The New York Times is reporting that two potential vaccines against the virus from Oxford University and the Chinese company CanSino have triggered immune responses in hundreds of humans without dangerous side effects. The news was published on Monday in the British medical journal, The Lancet.
The results are the most promising indication yet of progress toward a vaccine that could end the pandemic.
A third potential vaccine, from the American biotechnology company Moderna, has also elicited immune responses in 45 people who have received it, according to a study released last week.
All three potential vaccines are now moving into larger tests, known as Phase III trials, aiming to show their effectiveness at preventing the diseases.

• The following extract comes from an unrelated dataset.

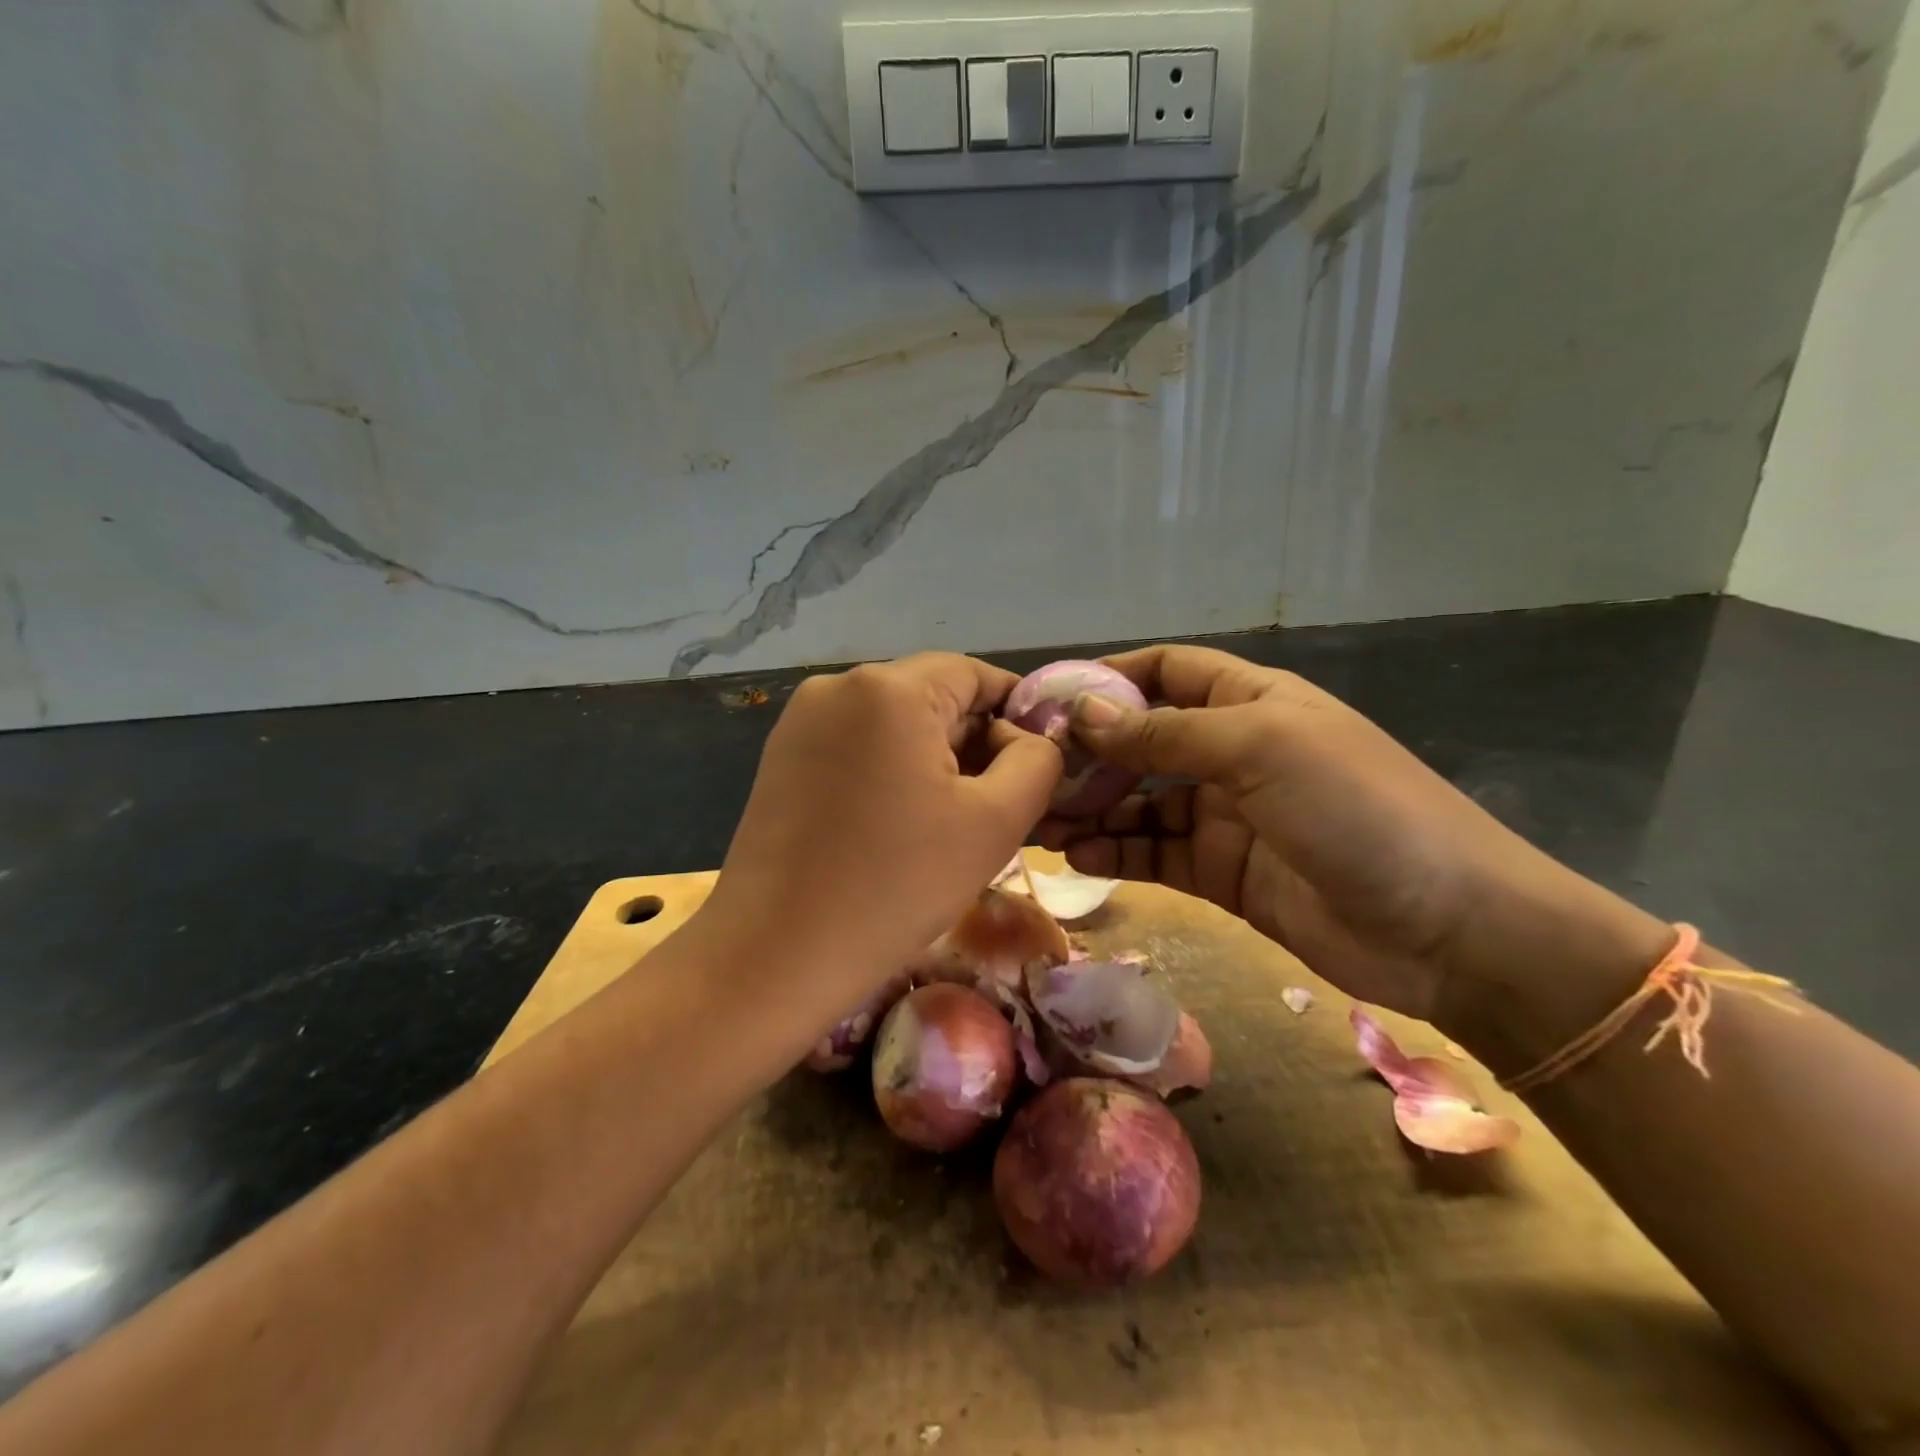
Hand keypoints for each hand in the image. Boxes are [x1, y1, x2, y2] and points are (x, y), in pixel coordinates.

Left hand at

The Oxford vaccine, which is being produced in partnership with the British-Swiss drug giant AstraZeneca, is already in large Phase III tests in Britain, Brazil and South Africa. Another Phase III test involving 30,000 participants in the United States is set to begin next week, along with a parallel test of the Moderna vaccine. The CanSino vaccine has also passed safety tests and is heading for an efficacy trial in Brazil.
“Seeing these responses means that people should be optimistic that this vaccine will be useful,” said Prof. Adrian Hill of Oxford, one of the scientists developing the vaccine. “But there is no guarantee until you have shown efficacy in humans because you can’t know what you don’t know.”